The surname Colliver: heraldry, coat of arms and coat of arms
If your surname is Colliver, surely on more than one occasion you have wondered about the heraldry of the surname Colliver. Likewise, you might be interested if the surname Colliver belongs to a relative of yours or someone very important to you. The heraldry of surnames is a fascinating world that still attracts a lot of attention today, and that is why more and more people are asking about the heraldry of the Colliver surname.
The heraldry of Colliver, a complicated topic
Sometimes it can be very confusing to try to explain how the heraldry of surnames works, however, we are going to try to explain the heraldry of the surname Colliver in the simplest possible way. We recommend that to better understand everything we are going to tell you about the heraldry of the surname Colliver, if you are totally unaware of how the coats of arms and heraldry came about, go to our main page and read the general explanation we give you there, that way you can better appreciate everything we have compiled about the heraldry of the surname Colliver for you.
Coat of arms, coat of arms and heraldry of Colliver
Similarly, and to make things easier, since we understand that most of the people looking for information about the Colliver surname heraldry are especially interested in the coat of arms of the Colliver surname, its composition, the meaning of its elements and if there are several coats of arms for the Colliver surname, as well as everything that may have to do with the coat of arms of the Colliver surname; we have taken the liberty of being flexible and using the words heraldry and coat of arms interchangeably when referring to the coat of arms of Colliver.

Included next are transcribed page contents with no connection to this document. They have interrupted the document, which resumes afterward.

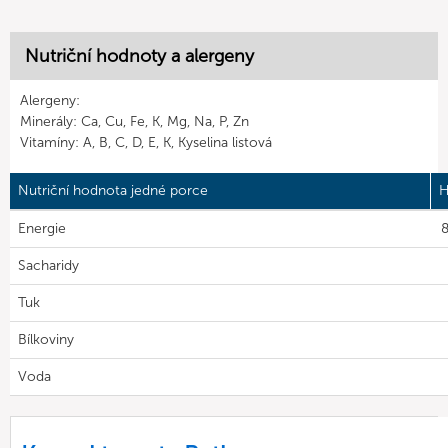
Nutriční hodnoty a alergeny
Alergeny:
Minerály: Ca, Cu, Fe, K, Mg, Na, P, Zn
Vitamíny: A, B, C, D, E, K, Kyselina listová
Nutriční hodnota jedné porce
H
Energie
8
Sacharidy
Tuk
Bílkoviny
Voda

Contributions to the heraldry of the surname Colliver
We hope that the flexibility on the coat of arms of the Colliver surname will not be taken as a lack of seriousness on our part, since we are constantly investigating to be able to offer the most rigorous information possible on the Colliver coats of arms. However, if you have more information about the Colliver heraldry, or you notice an error that needs to be corrected, please let us know so that we can have the biggest and best information on the net about the Colliver coat of arms, explained in a simple and easy way.
- Alligator - 1. Figure that reproduces the animal of the same name. He is represented with his mouth open and showing his teeth, his position can vary in the shield, although he usually looks at the right hand. This figure was awarded or adopted to whom it was disting
- Band belt - 1. Piece that consists of the union of the girdle and the lower part of the band.
- Camba - 1. Said by some authors to the wheels of the cars.
- Committed - 1. It is said of a band, girdle, battery, formed by undulations as a comet's tail.
- Crown of the Infantes de Castilla - 1. Like the real one, but without headband.
- Cruz-Chevronada - 1. Term used to designate the Union of the Cross and the Chevron.
- Cup - 1. Similar to the chalice, cover can be represented. Formerly symbolized the richombrie and the greatness of the kingdom.
- Fig tree sheet - 1. It is represented in a lanceolate form with three leaves added to the rib. It is usually painted as sinople.
- manor - 1. Territory subject to the domain of the Lord or the lady and equal to the administration of one of them.
- Napoleonic cap - 1. The Emperor Napoleon, replaced the crown of the nobility to which he established different caps designs, always furrowed with feathers whose number indicated the dignity of the one who was possessed.
- organize - 1. Heraldry composition that is used to represent different weapons in a single blazon, generally to distinguish the various family alliances that contains a shield. 2. Organization of the various figures, furniture, pieces and ornaments that co
- Pyre - 1. Triangle whose base is at the tip of the shield, being a 1/3 width and its vertex ends in the center of the boss. Honorable first order. 2. Erroneously by some by tip. Symbol of righteousness.
- Saturn - 1. Sabble color name in real assemblies.
- Sayo - 1. Wide and long jacket. In the Middle Ages the nobles, they carried it under the armor. It was made of wool, leather and iron meshes. The mesh level comes from it.
- See you in stick - 1. Said of seeing you put in a stick situation.
- Shield, representation - 1. It is the way to represent the heraldic enamels graphically. (V. colors, gold, silver, gules, cross, azure, saber, sinople, purple).
- stapes - 1. Your heraldry drawing does not have a fixed design although straight lines are generally avoided.
- sunflower - 1. This plant is painted on a shield in front or profile with the turn, tilted and leafy. It is usually painted in gold or sinople.
- Turtledove - 1. Ave. It is represented with folded wings. It symbolizes as well as dove marital fidelity. (V. Paloma).
- Vídamo - 1. Ecclesiastical lawyer appointed by the King of France, who subsequently passed to the lay man with the obligation to defend ecclesiastical goods.